Flufftale has led the movement to rid the Colorado State University campus of students for five years and based his 2018 mayoral election on this promise. 

Press Secretary Cynthia Squire, who has lived on campus for nearly 12 years, said each time a squirrel nearly trips a student, attempts to steal a cookie or corners new students in Sherwood Forest, they are asserting their dominance and instilling fear in adults, young and old. 

CSA waited until March 30 to hold their first celebration, as they wanted to verify the true absence of students and ensure it was not some fluke called “spring break.” 

Multiple times in the fall of 2016 and spring of 2017, Flufftale’s predecessor, Nicolas Nutt, held festivals during the students’ fall and spring breaks, falsely believing the students were gone for good.

++++++++++++++++++++

Short task a: In the campus squirrel text, on what date did CSA hold its first celebration?

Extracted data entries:
++++++++++++++++++++

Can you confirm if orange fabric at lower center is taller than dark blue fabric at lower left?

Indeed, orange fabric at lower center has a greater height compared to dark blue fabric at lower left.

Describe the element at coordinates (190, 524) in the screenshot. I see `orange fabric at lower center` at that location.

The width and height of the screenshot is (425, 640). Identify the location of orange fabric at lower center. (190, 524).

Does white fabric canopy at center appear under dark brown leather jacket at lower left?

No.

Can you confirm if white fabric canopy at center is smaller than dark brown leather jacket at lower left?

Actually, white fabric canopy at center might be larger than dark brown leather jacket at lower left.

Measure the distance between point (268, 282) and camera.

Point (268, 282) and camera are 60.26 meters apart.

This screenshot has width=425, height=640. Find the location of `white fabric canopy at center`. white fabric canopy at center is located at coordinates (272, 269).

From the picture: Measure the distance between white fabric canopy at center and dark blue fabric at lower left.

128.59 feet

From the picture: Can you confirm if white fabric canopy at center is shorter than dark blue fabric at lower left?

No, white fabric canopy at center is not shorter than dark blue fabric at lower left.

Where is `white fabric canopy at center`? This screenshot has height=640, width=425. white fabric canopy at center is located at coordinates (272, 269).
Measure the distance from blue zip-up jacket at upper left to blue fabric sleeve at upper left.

++++++++++++++++++++

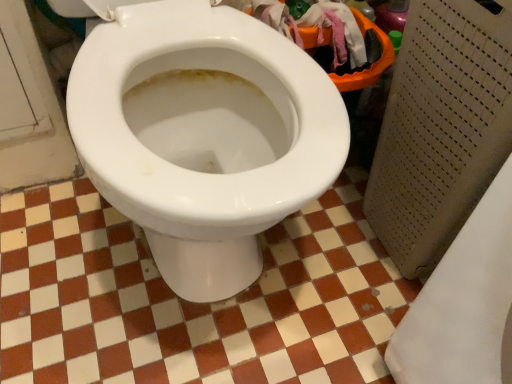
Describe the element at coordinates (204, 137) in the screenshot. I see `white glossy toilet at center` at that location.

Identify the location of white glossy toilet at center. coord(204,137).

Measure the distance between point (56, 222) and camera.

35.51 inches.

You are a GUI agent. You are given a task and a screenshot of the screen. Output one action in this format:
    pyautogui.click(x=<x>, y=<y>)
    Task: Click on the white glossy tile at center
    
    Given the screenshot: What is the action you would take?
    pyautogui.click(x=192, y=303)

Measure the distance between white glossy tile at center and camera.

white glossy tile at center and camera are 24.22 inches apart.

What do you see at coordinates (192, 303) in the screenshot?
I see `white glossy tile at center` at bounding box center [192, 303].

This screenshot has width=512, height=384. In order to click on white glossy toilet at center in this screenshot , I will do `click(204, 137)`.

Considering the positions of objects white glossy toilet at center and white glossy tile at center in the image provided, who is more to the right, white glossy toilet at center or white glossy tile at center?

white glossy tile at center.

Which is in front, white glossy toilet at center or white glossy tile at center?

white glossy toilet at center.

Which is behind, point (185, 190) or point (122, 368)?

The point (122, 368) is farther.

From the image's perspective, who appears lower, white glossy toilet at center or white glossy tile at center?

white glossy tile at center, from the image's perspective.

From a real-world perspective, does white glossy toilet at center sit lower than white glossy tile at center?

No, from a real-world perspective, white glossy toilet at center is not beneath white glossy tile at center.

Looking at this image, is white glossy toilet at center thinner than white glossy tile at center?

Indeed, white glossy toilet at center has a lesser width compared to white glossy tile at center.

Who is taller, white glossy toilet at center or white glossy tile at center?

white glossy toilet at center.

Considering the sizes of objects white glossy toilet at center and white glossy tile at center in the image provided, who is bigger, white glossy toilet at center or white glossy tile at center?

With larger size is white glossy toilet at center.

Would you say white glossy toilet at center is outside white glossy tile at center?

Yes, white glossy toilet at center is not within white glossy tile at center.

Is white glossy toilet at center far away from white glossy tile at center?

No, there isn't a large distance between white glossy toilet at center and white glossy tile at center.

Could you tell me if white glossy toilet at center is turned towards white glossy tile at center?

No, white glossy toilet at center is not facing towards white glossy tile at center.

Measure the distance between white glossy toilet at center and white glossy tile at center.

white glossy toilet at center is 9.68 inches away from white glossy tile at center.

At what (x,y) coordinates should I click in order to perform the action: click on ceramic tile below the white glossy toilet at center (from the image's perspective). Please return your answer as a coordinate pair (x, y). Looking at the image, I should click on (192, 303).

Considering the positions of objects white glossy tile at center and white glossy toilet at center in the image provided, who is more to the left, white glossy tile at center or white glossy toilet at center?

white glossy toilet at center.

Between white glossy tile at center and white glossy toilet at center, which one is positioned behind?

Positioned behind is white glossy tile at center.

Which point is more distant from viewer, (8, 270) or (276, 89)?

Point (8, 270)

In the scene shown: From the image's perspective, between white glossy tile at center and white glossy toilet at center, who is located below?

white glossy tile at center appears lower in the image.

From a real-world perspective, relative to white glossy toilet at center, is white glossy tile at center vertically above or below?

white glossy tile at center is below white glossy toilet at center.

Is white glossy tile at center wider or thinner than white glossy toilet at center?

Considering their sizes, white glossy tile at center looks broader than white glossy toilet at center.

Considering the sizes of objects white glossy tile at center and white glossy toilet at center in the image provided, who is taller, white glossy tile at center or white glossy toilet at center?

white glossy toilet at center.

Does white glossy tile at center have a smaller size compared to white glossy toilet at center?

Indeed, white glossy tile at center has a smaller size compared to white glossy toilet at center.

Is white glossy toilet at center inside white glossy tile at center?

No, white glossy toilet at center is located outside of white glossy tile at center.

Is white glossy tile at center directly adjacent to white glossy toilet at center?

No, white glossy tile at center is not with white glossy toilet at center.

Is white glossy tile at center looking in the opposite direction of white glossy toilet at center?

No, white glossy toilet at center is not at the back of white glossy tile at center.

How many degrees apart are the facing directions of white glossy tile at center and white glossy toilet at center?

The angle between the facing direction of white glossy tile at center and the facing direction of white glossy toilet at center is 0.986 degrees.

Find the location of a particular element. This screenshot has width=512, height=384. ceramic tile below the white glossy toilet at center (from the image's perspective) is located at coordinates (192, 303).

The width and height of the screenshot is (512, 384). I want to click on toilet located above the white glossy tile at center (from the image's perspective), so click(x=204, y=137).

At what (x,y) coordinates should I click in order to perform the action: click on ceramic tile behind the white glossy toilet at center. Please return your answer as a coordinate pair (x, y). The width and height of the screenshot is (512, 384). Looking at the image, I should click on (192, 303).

++++++++++++++++++++

Short task b: Please duplicate the entries from the line with "Indeed, white glossy toilet" up to and including the line with "No, there isn't".

Written solution a: March 30.

Written solution b:
Indeed, white glossy toilet at center has a lesser width compared to white glossy tile at center.

Who is taller, white glossy toilet at center or white glossy tile at center?

white glossy toilet at center.

Considering the sizes of objects white glossy toilet at center and white glossy tile at center in the image provided, who is bigger, white glossy toilet at center or white glossy tile at center?

With larger size is white glossy toilet at center.

Would you say white glossy toilet at center is outside white glossy tile at center?

Yes, white glossy toilet at center is not within white glossy tile at center.

Is white glossy toilet at center far away from white glossy tile at center?

No, there isn't a large distance between white glossy toilet at center and white glossy tile at center.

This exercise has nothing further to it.